Shallow-marine reservoirs are typically complex, containing hierarchically arranged heterogeneity in inter-well volumes, at scales that are challenging to represent in reservoir models. Permeability contrasts associated with clinoforms are one such heterogeneity, but at present there are no modelling tools available to automate the generation of multiple three-dimensional (3D) clinoform surfaces. Consequently, clinoforms are rarely incorporated in models of shallow-marine reservoirs, even when their potential impact on flow is recognized. A numerical algorithm that generates multiple 3D clinoforms is presented.
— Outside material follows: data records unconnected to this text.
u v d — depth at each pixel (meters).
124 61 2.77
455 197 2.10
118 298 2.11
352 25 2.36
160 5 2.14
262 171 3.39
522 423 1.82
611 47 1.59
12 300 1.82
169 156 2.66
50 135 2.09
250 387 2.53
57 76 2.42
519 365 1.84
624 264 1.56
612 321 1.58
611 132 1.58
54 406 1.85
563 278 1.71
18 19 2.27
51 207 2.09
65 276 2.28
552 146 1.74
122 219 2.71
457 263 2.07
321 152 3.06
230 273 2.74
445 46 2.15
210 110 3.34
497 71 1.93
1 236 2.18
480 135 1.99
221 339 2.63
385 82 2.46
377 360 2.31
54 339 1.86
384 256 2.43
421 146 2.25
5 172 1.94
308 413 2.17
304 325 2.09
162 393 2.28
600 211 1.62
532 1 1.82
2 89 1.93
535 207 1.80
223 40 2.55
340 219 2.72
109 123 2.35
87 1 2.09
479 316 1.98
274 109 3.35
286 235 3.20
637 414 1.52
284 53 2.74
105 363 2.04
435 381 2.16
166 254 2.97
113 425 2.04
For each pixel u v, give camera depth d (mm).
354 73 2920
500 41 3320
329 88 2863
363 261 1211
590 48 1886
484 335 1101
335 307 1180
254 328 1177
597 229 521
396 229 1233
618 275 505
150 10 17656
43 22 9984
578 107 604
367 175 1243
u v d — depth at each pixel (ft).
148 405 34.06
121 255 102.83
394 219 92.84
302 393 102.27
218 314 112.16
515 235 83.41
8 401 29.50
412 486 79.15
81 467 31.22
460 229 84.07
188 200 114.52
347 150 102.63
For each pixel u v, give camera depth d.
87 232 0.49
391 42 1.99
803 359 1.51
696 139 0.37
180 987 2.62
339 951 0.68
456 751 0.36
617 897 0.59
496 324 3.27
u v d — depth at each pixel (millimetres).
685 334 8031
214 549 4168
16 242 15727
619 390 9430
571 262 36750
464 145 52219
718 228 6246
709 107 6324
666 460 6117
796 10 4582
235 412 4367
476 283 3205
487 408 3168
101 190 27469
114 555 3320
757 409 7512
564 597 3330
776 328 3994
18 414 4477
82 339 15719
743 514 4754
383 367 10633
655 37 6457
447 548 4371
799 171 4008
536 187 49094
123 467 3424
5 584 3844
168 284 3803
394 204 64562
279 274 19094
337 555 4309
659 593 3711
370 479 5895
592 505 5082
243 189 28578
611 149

The algorithm is validated via construction of 3D, surface-based reservoir models of: (1) fluvial-dominated delta-lobe deposits exposed at outcrop (Cretaceous Ferron Sandstone Member, Utah, USA); and (2) a deltaic reservoir using a sparse subsurface dataset (Jurassic Sognefjord Formation, Troll Field, Norwegian North Sea). We use a suite of 3D reservoir models constructed with the clinoform-modelling algorithm and outcrop-analogue data (Cretaceous Ferron Sandstone Member, Utah) to quantify the impact of clinoforms on fluid flow in the context of: (1) other uncertainties in reservoir characterisation, such as the impact of bed-scale heterogeneity on vertical permeability; and (2) reservoir engineering decisions, including oil production rate. Clinoforms are difficult to identify using production data, but our results indicate that they can significantly influence hydrocarbon recovery and their impact can be larger than that of other geological heterogeneities and of reservoir engineering decisions. Vertical permeability within distal delta-front facies comprising interbedded sandstones and shales is found to be an important influence on sweep within clinothems. However, it is difficult to characterize these intervals from subsurface datasets. A digital outcrop modelling method is presented and applied to capture the geometry and architecture of sandbodies in such deposits in an outcrop analogue (G2 parasequence, Grassy Member, Blackhawk Formation, Utah, USA). We use the resulting digital outcrop model to make a preliminary interpretation of 3D gutter cast geometry.